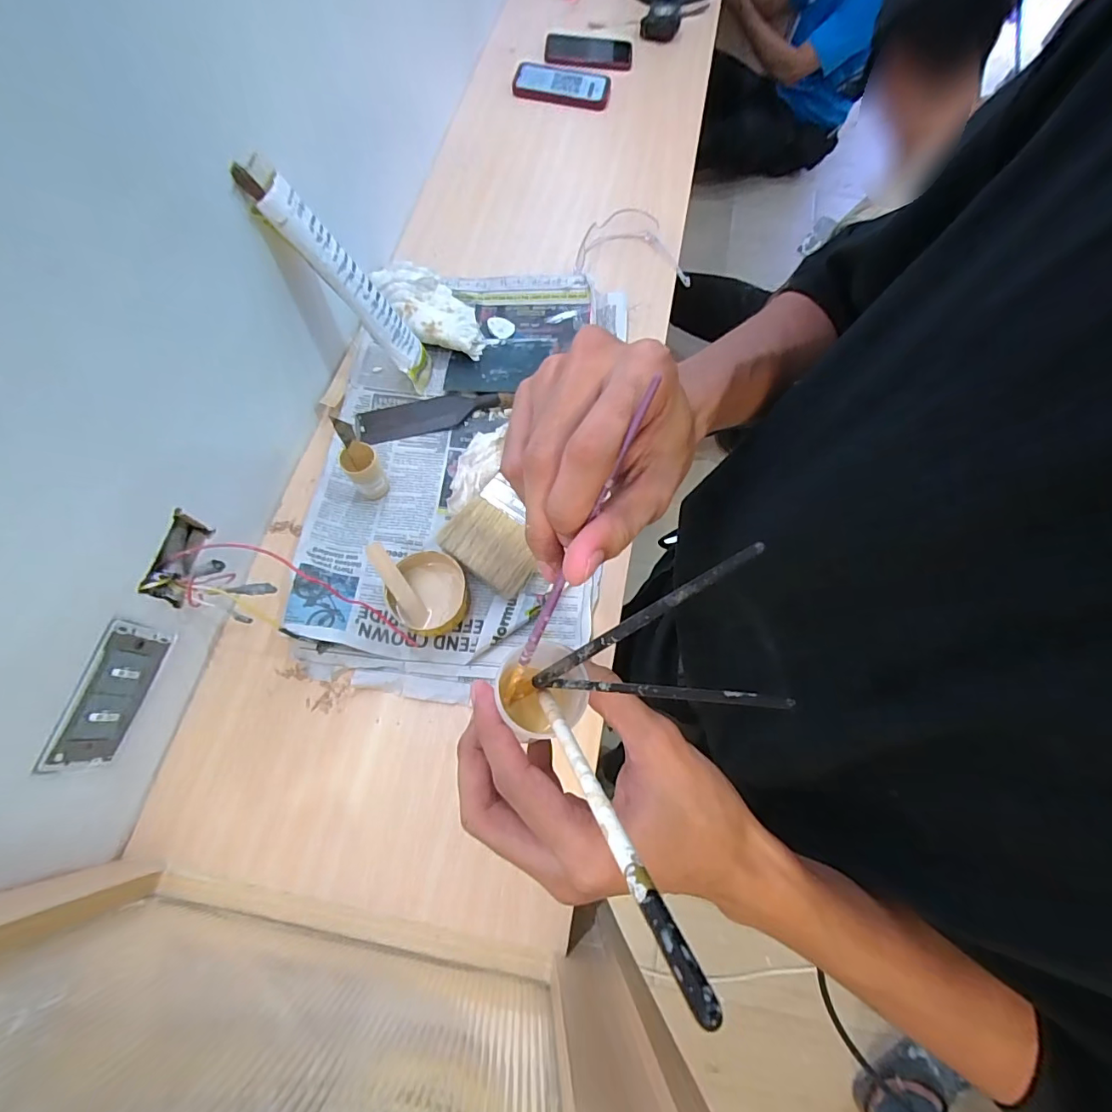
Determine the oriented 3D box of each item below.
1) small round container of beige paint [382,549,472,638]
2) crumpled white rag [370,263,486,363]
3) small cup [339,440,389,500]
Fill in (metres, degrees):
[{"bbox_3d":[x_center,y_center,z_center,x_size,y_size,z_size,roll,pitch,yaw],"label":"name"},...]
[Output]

---+---

- TASK PROMPT
From the entries above, write out every line without a single change, skipping the images.

- EXERCISE SOLUTION
Determine the oriented 3D box of each item below.
1) small round container of beige paint [382,549,472,638]
2) crumpled white rag [370,263,486,363]
3) small cup [339,440,389,500]
Fill in (metres, degrees):
[{"bbox_3d":[x_center,y_center,z_center,x_size,y_size,z_size,roll,pitch,yaw],"label":"name"},...]
[Output]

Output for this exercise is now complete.